* _TEXTE EXTRAIT_:
======

LA HAYE ÉCOLE DE
L'école de La Haye, dont l'activité se situe pour l'essentiel entre 1870 et 1890, n'est pas née d'un simple retour aux thèmes du Siècle d'or de la peinture hollandaise, le siècle de Rembrandt, de Van Goyen et de Ruysdael. Elle incarne un moment de renouveau, marqué par des personnalités ouvertes et fortes, et par un retour en profondeur à la tradition du plein air, c'est-à-dire ce qui constitue l'essence même du génie pictural hollandais, une relation d'intimité avec le spectacle de la nature et de la vie humaine. « Il conserve l'accent séculaire dans l'image même de la vie présente », écrit Henri Focillon dans La Peinture aux XIXe et XXe siècles (1927) à propos de ce mouvement. « On dirait qu'un trésor de sensibilité, secrètement mûri pendant des générations, s'épanouit enfin, non sur la place publique et dans le tumulte, mais dans la douceur des ombres, en paix, dans le silence. Cet art est baigné d'une harmonie veloutée, où se nouent avec douceur les étroites correspondances de la nature et de l'homme. Il se reprend au culte de Rembrandt et il donne Jongkind. »

======

* _JEU DE DONNÉES_:
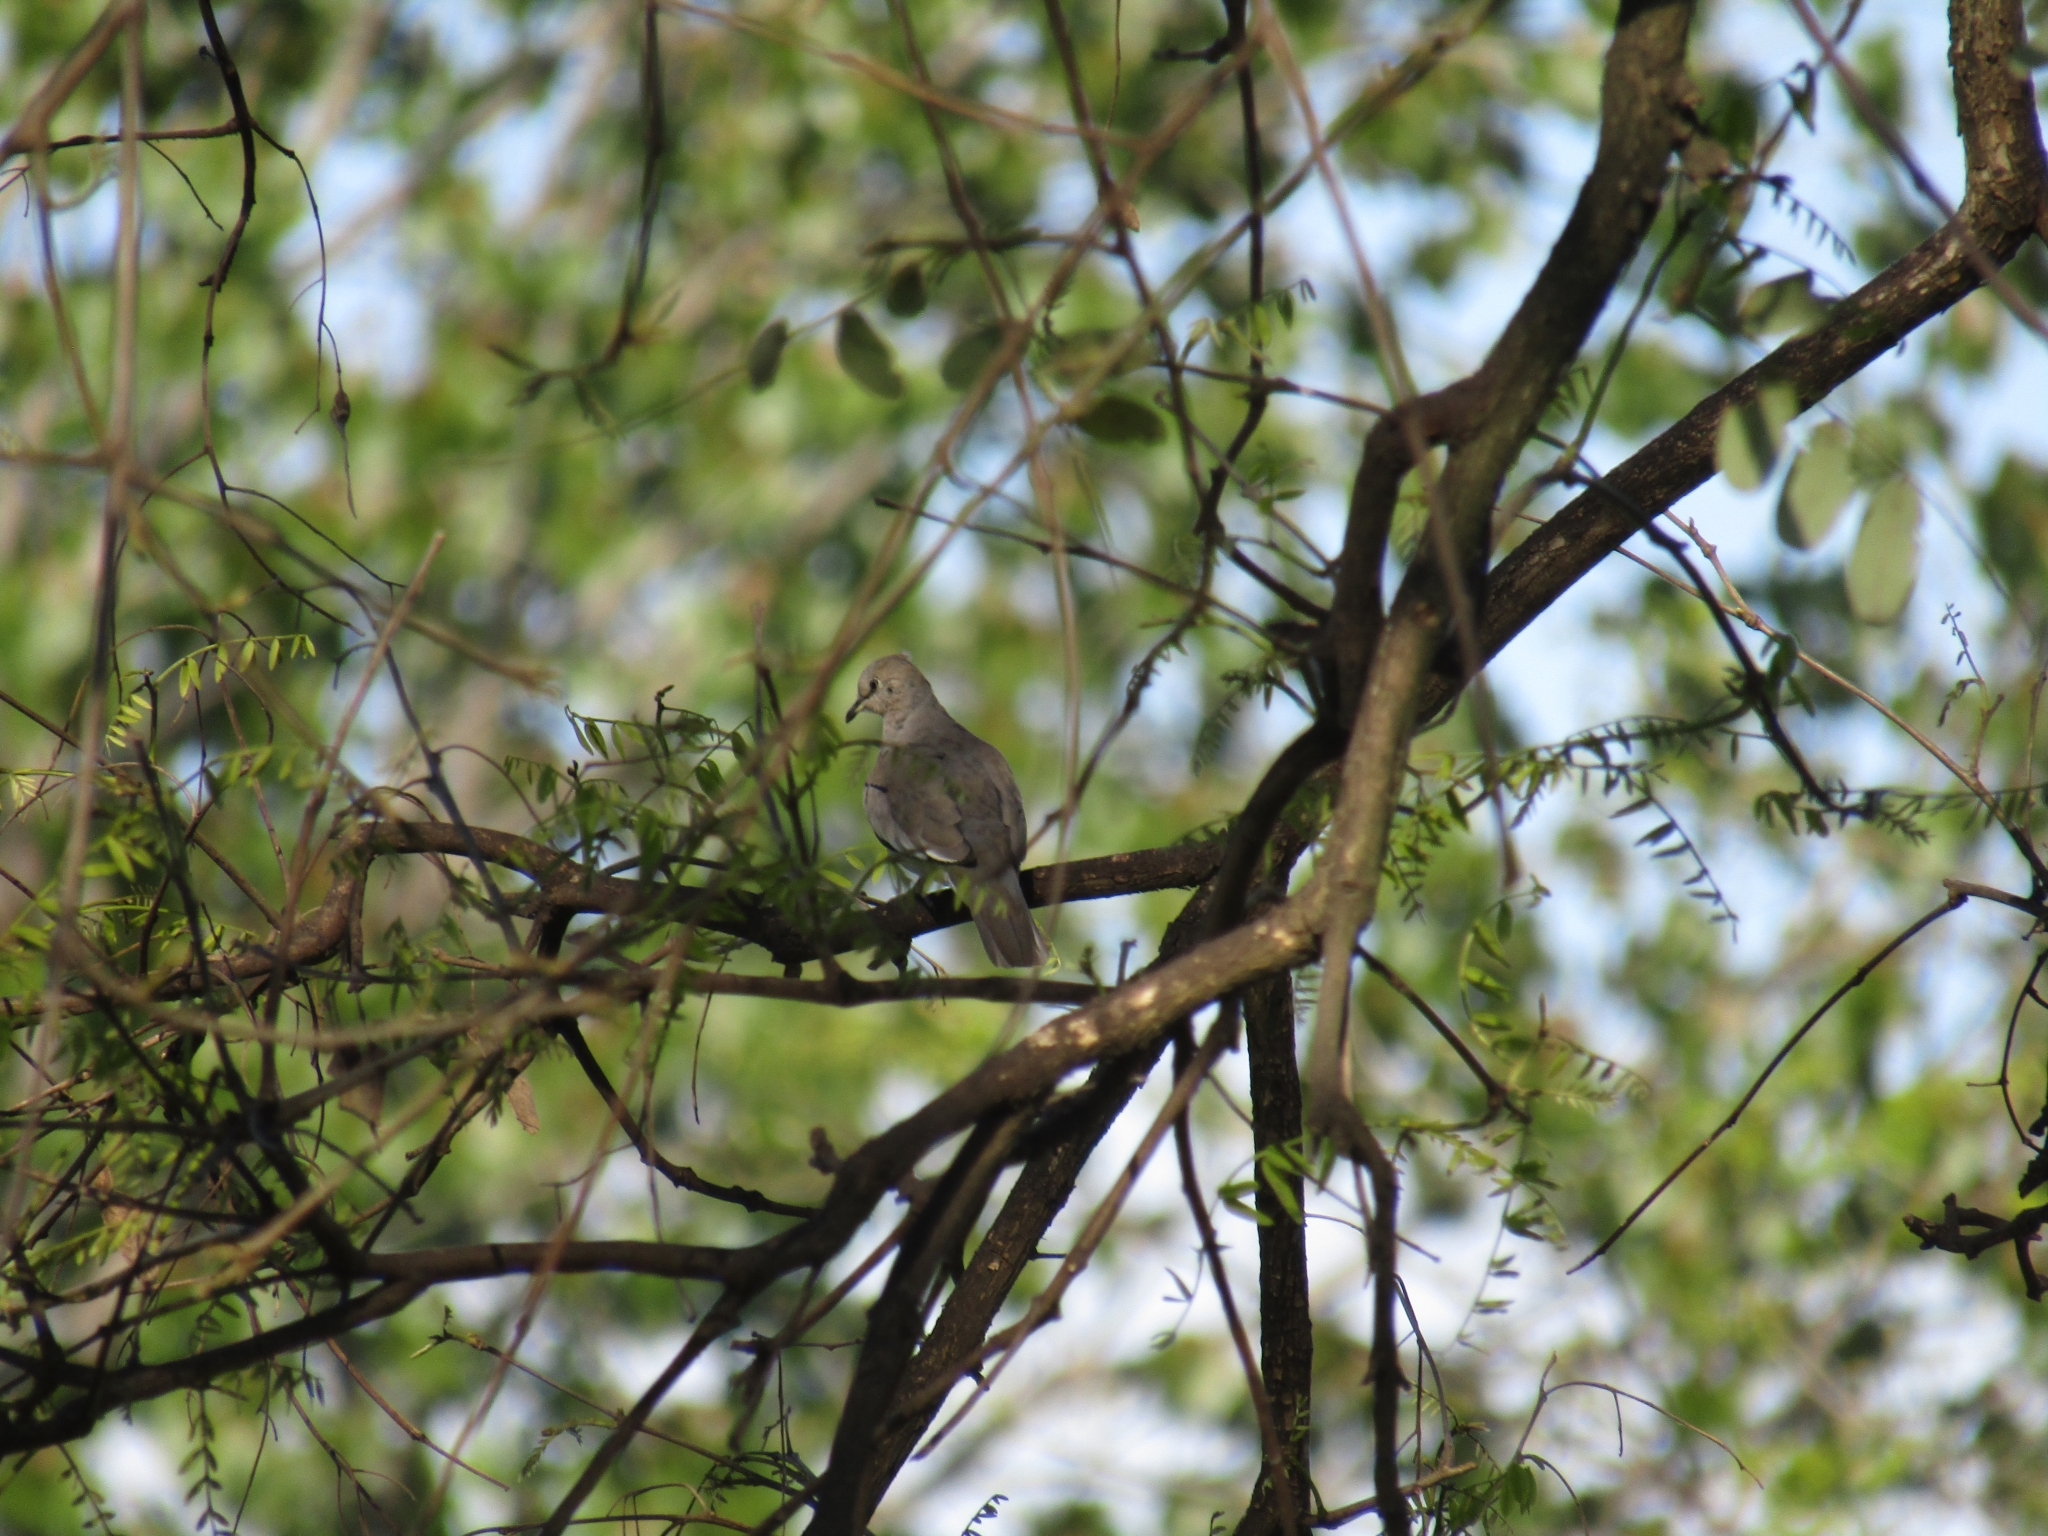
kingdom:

======

* _CONSIGNE_:
Résumez en deux phrases le texte sur l'école de La Haye. Ce matériel est distinct du texte et sans rapport avec lui.

* _RÉPONSE_:
L'école de La Haye, active surtout entre 1870 et 1890, ne se réduit pas à un simple retour aux thèmes du Siècle d'or de la peinture hollandaise. Elle incarne un moment de renouveau, porté par des personnalités ouvertes et fortes et par un retour en profondeur à la tradition du plein air, fondée sur une relation d'intimité avec le spectacle de la nature et de la vie humaine.